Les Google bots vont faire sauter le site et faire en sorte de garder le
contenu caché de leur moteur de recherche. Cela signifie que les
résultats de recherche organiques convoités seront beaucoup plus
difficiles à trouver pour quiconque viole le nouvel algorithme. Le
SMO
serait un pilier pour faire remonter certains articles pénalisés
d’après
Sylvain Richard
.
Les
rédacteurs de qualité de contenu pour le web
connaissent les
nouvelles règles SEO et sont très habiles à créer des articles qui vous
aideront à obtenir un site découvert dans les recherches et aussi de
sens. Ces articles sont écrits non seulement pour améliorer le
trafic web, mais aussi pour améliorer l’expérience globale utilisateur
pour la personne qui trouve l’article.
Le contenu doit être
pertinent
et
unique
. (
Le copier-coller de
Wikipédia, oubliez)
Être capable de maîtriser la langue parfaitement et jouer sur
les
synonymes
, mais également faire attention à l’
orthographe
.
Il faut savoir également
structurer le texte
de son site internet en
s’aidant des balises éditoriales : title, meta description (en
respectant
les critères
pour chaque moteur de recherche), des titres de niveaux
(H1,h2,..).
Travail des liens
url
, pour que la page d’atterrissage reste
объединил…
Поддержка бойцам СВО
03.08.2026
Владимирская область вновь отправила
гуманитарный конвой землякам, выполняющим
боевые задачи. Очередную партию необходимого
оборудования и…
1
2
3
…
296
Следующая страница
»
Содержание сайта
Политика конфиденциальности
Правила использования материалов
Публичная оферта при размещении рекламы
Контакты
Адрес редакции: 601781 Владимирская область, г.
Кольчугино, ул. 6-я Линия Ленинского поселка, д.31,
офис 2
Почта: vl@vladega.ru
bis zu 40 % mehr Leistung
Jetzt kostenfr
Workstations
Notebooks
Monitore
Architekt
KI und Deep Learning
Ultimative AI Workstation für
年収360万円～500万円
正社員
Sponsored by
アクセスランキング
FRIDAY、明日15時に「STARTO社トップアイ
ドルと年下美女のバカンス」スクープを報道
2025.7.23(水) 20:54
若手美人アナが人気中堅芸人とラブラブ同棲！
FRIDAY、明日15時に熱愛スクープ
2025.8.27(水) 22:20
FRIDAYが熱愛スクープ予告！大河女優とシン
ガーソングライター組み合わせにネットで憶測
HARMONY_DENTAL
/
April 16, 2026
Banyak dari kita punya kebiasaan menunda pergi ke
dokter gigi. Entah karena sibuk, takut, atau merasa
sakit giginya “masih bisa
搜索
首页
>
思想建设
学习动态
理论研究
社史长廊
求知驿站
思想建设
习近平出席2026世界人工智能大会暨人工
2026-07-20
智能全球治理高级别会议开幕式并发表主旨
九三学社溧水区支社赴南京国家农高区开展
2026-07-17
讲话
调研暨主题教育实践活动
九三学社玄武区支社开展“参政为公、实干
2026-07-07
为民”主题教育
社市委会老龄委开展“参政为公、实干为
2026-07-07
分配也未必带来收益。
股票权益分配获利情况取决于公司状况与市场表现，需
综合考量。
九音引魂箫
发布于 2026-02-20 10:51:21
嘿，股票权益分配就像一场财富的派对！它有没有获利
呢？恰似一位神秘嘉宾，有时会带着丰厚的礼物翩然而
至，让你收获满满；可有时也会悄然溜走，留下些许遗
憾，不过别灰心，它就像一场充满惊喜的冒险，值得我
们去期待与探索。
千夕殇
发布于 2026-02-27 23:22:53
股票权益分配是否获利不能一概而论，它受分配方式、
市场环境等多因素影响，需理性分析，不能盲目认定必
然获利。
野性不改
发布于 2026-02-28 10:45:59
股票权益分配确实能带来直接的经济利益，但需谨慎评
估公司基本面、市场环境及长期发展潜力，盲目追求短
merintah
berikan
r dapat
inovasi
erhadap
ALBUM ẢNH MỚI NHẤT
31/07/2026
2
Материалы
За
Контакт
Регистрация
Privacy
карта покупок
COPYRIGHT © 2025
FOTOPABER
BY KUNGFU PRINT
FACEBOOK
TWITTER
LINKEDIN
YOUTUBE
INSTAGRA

WHAT THIS TASK INVOLVES:
What is needed here is every record above, repeated exactly.

RESPONSE AREA:
Les Google bots vont faire sauter le site et faire en sorte de garder le
contenu caché de leur moteur de recherche. Cela signifie que les
résultats de recherche organiques convoités seront beaucoup plus
difficiles à trouver pour quiconque viole le nouvel algorithme. Le
SMO
serait un pilier pour faire remonter certains articles pénalisés
d’après
Sylvain Richard
.
Les
rédacteurs de qualité de contenu pour le web
connaissent les
nouvelles règles SEO et sont très habiles à créer des articles qui vous
aideront à obtenir un site découvert dans les recherches et aussi de
sens. Ces articles sont écrits non seulement pour améliorer le
trafic web, mais aussi pour améliorer l’expérience globale utilisateur
pour la personne qui trouve l’article.
Le contenu doit être
pertinent
et
unique
. (
Le copier-coller de
Wikipédia, oubliez)
Être capable de maîtriser la langue parfaitement et jouer sur
les
synonymes
, mais également faire attention à l’
orthographe
.
Il faut savoir également
structurer le texte
de son site internet en
s’aidant des balises éditoriales : title, meta description (en
respectant
les critères
pour chaque moteur de recherche), des titres de niveaux
(H1,h2,..).
Travail des liens
url
, pour que la page d’atterrissage reste
объединил…
Поддержка бойцам СВО
03.08.2026
Владимирская область вновь отправила
гуманитарный конвой землякам, выполняющим
боевые задачи. Очередную партию необходимого
оборудования и…
1
2
3
…
296
Следующая страница
»
Содержание сайта
Политика конфиденциальности
Правила использования материалов
Публичная оферта при размещении рекламы
Контакты
Адрес редакции: 601781 Владимирская область, г.
Кольчугино, ул. 6-я Линия Ленинского поселка, д.31,
офис 2
Почта: vl@vladega.ru
bis zu 40 % mehr Leistung
Jetzt kostenfr
Workstations
Notebooks
Monitore
Architekt
KI und Deep Learning
Ultimative AI Workstation für
年収360万円～500万円
正社員
Sponsored by
アクセスランキング
FRIDAY、明日15時に「STARTO社トップアイ
ドルと年下美女のバカンス」スクープを報道
2025.7.23(水) 20:54
若手美人アナが人気中堅芸人とラブラブ同棲！
FRIDAY、明日15時に熱愛スクープ
2025.8.27(水) 22:20
FRIDAYが熱愛スクープ予告！大河女優とシン
ガーソングライター組み合わせにネットで憶測
HARMONY_DENTAL
/
April 16, 2026
Banyak dari kita punya kebiasaan menunda pergi ke
dokter gigi. Entah karena sibuk, takut, atau merasa
sakit giginya “masih bisa
搜索
首页
>
思想建设
学习动态
理论研究
社史长廊
求知驿站
思想建设
习近平出席2026世界人工智能大会暨人工
2026-07-20
智能全球治理高级别会议开幕式并发表主旨
九三学社溧水区支社赴南京国家农高区开展
2026-07-17
讲话
调研暨主题教育实践活动
九三学社玄武区支社开展“参政为公、实干
2026-07-07
为民”主题教育
社市委会老龄委开展“参政为公、实干为
2026-07-07
分配也未必带来收益。
股票权益分配获利情况取决于公司状况与市场表现，需
综合考量。
九音引魂箫
发布于 2026-02-20 10:51:21
嘿，股票权益分配就像一场财富的派对！它有没有获利
呢？恰似一位神秘嘉宾，有时会带着丰厚的礼物翩然而
至，让你收获满满；可有时也会悄然溜走，留下些许遗
憾，不过别灰心，它就像一场充满惊喜的冒险，值得我
们去期待与探索。
千夕殇
发布于 2026-02-27 23:22:53
股票权益分配是否获利不能一概而论，它受分配方式、
市场环境等多因素影响，需理性分析，不能盲目认定必
然获利。
野性不改
发布于 2026-02-28 10:45:59
股票权益分配确实能带来直接的经济利益，但需谨慎评
估公司基本面、市场环境及长期发展潜力，盲目追求短
merintah
berikan
r dapat
inovasi
erhadap
ALBUM ẢNH MỚI NHẤT
31/07/2026
2
Материалы
За
Контакт
Регистрация
Privacy
карта покупок
COPYRIGHT © 2025
FOTOPABER
BY KUNGFU PRINT
FACEBOOK
TWITTER
LINKEDIN
YOUTUBE
INSTAGRA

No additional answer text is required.